CF 800-1200
- 1998A - Find K Distinct Points with Fixed Center
- AC in 199 seconds Submission
- 2043B - Digits
- AC in 147 seconds Submission
- 2021B - Maximize Mex
- Initially misread the samples from screenshot (Thought for 410 seconds)
- WA on test 1 in 253 seconds Submission
- It also ignored the instruction given to use map instead of unordered_map
- WA on test 1 in 98 seconds Submission
- TLE on test 2 in 56 secondsSubmission
- WA on test 1 in 308 secondsSubmission
- Originally used unordered_map and set, manually changed it but it still failed
CF 1500-1700
- 1903D1 - Maximum And Queries (easy version)
- WA on test 1 in 256 seconds Submission
- Spent 339 seconds and rewrote the exact same code
- WA on test 1 in 190 seconds Submission
- WA on test 1 in 276 seconds Submission
- 2051E - Best Price
- AC in 267 secondsSubmission
- 2044G1 - Medium Demon Problem (easy version)
- AC in 261 secondsSubmission
- 2027C - Add Zeros
- AC in 327 seconds Submission
- 2008E - Alternating String
- AC in 306 seconds Submission
- 2031D - Penchick and Desert Rabbit
- WA on test 1 in 236 seconds Submission
- WA on test 1 in 230 seconds Submission (after this one, I told it the exact test case it was failing on)
- WA on test 1 in 341 seconds Submission
Overall, R1 performed fairly well, especially for an opensource model that was made as a side project. The pitfalls it did have were similar to o1, though it also had the issue of not following instructions at times. Additionally, for the 800-1200 rated problems, I used screenshots to send the statement, but it misread the screenshot during "Maximize MEX", and I had to switch to copy and pasting the statement into the text box.
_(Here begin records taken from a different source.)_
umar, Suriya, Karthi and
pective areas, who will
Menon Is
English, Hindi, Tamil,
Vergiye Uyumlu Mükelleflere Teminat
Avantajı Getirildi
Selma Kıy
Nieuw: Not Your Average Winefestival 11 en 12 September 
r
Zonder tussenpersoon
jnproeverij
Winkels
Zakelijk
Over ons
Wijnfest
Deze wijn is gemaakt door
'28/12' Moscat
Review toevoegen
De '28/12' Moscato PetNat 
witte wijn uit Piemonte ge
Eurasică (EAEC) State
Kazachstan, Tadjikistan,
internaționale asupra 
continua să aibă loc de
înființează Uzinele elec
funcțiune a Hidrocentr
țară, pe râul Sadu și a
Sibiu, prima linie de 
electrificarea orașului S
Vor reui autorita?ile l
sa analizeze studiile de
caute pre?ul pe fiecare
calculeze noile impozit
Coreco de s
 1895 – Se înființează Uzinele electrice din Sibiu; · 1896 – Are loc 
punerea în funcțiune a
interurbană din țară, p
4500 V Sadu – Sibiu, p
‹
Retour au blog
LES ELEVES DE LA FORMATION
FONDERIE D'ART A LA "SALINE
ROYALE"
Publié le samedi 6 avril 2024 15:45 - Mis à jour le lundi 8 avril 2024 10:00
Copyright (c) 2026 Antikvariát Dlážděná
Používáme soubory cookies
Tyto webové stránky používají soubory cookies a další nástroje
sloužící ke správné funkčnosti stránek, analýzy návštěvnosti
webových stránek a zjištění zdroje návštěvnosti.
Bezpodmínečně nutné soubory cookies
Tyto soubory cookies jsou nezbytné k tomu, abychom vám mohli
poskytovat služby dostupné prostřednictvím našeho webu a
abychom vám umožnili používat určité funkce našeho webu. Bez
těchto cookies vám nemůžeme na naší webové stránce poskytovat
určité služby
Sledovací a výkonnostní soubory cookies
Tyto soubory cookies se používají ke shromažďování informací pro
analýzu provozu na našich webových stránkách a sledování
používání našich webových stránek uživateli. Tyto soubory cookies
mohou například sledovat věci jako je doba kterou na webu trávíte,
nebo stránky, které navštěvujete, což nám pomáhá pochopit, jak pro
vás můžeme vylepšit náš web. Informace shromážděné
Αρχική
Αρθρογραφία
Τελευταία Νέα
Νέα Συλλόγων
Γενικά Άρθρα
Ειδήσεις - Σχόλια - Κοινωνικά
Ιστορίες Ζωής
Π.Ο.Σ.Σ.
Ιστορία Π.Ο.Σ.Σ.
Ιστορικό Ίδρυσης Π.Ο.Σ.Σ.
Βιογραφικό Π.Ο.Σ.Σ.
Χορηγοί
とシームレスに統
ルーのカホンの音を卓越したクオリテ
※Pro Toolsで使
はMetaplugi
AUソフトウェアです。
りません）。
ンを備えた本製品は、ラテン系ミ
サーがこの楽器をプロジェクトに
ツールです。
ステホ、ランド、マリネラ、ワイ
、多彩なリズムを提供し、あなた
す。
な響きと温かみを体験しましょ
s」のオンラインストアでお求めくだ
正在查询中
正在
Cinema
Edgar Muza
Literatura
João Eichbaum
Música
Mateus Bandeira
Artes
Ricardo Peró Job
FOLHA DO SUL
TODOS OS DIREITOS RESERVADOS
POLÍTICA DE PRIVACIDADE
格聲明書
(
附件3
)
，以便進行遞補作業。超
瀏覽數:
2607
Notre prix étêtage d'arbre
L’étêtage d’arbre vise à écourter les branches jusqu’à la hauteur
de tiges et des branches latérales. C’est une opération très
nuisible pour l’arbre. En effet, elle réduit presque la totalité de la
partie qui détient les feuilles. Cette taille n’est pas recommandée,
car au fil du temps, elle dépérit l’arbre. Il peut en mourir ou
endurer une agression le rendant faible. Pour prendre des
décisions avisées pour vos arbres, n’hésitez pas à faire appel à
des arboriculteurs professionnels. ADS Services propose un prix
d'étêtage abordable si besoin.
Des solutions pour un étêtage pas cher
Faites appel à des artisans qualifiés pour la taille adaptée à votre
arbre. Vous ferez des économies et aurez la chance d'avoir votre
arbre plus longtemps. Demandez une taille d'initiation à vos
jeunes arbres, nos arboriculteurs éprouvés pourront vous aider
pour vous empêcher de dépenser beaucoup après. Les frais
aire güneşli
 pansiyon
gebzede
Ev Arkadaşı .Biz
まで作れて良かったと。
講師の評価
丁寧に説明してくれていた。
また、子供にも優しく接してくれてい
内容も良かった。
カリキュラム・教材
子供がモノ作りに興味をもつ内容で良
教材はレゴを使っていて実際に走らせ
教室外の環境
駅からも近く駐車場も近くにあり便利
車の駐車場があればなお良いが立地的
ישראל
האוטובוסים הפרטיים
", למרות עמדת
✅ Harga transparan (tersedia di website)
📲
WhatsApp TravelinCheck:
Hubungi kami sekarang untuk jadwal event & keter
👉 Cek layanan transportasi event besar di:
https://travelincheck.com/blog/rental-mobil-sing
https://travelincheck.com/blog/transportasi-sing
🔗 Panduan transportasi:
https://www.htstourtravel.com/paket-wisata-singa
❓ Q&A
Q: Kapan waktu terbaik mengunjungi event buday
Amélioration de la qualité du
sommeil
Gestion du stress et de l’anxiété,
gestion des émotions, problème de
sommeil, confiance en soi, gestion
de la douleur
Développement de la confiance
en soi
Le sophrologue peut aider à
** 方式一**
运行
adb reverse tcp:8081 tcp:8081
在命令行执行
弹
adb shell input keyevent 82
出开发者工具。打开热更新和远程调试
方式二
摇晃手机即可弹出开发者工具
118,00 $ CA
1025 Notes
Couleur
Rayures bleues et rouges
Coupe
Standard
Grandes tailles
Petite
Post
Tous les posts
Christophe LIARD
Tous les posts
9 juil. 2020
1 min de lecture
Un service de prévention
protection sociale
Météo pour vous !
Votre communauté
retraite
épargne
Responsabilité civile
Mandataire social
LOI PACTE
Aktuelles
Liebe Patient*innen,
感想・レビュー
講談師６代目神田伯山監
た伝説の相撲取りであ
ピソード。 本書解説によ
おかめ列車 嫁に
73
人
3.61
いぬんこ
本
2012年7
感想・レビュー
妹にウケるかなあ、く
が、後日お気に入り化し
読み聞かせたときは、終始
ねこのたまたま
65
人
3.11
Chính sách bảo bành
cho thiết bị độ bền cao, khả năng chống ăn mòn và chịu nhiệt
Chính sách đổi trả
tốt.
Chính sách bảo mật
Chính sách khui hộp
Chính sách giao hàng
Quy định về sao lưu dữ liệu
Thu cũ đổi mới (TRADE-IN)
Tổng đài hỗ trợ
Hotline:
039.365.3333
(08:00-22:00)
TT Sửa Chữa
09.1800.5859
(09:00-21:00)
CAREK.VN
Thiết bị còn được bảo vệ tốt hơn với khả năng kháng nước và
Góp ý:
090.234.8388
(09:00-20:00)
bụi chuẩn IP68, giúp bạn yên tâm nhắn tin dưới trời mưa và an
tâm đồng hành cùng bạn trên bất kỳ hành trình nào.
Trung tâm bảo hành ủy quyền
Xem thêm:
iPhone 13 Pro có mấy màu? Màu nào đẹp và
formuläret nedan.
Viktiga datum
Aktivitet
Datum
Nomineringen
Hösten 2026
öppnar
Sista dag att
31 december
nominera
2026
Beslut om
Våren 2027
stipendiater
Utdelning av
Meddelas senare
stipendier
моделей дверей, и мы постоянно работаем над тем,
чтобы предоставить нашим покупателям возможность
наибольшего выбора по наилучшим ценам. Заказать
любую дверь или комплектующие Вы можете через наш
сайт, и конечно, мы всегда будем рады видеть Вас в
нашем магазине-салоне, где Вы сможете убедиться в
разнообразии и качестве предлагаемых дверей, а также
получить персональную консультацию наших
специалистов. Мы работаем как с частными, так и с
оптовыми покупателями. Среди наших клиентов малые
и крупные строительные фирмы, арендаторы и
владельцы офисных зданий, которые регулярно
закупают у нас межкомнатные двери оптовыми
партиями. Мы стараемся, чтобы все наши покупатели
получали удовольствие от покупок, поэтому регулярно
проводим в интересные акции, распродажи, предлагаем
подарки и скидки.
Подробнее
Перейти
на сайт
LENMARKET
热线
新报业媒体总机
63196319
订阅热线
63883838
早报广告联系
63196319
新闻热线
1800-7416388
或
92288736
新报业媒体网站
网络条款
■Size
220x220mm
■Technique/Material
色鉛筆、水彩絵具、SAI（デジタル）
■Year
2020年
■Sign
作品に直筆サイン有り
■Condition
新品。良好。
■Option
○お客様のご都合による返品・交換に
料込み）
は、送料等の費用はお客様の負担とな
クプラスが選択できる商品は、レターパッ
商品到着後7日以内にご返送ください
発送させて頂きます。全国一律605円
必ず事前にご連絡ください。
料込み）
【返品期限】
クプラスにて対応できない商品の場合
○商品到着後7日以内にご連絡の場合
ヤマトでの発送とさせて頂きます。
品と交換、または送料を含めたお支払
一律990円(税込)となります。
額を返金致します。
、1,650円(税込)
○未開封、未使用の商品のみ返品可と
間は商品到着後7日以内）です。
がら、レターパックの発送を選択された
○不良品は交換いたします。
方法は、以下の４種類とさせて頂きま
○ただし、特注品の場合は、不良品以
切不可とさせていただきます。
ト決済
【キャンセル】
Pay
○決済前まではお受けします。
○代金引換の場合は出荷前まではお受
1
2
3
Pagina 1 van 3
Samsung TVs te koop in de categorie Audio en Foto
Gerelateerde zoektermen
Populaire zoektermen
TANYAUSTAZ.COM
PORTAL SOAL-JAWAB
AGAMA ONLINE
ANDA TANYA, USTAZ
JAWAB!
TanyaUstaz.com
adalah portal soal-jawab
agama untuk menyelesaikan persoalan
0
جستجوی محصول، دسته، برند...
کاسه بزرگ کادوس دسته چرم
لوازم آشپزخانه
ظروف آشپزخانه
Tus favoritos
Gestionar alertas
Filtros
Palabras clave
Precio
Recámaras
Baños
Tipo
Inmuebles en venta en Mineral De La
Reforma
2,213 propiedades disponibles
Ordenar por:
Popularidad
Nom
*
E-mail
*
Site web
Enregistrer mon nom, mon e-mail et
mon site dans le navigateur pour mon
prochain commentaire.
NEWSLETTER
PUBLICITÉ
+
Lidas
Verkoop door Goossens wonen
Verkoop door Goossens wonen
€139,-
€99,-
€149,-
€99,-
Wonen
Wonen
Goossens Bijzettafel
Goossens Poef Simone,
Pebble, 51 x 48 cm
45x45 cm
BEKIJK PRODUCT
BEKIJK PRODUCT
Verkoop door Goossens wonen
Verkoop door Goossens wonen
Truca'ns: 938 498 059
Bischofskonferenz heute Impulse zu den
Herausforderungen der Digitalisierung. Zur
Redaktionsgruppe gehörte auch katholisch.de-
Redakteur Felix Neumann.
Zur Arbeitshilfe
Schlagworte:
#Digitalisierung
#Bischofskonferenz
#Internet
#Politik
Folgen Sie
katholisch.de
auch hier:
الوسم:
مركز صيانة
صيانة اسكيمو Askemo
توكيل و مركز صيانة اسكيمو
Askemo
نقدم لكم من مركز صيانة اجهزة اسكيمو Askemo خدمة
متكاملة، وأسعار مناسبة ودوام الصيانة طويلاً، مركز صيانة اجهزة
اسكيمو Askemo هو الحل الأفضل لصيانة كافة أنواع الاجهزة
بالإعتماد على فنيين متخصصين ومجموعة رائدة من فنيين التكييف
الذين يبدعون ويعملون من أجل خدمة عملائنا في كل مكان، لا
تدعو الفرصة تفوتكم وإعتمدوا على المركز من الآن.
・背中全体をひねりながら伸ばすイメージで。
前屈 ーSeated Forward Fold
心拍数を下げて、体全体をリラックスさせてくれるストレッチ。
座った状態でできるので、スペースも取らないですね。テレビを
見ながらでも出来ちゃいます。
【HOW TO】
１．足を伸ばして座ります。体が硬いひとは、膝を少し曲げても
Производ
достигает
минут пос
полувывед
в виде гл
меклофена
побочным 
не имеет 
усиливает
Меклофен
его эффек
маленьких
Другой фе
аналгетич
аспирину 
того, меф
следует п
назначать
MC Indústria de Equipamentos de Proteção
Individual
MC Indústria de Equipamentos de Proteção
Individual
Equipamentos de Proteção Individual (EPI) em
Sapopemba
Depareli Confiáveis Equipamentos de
With that being said, the model, while very impressive, doesn't seem to show anything we haven't seen before with o1, and I doubt any radical changes will have to be made to reduce cheating, similar to what happened when o1-mini initially released. We've already started to see problemsetters attempt to reduce GPT cheating (see the round 1000 Anti-LLM report), and assuming this becomes more of a trend in the future, the ability to cheat with these tools should hopefully be diminished to a large degree (at least until o3 comes out, but that's another story)
As a quick side note, LLMs are not deterministic, meaning your results might not be the same as mine here (though I'd suspect them to be fairly similar).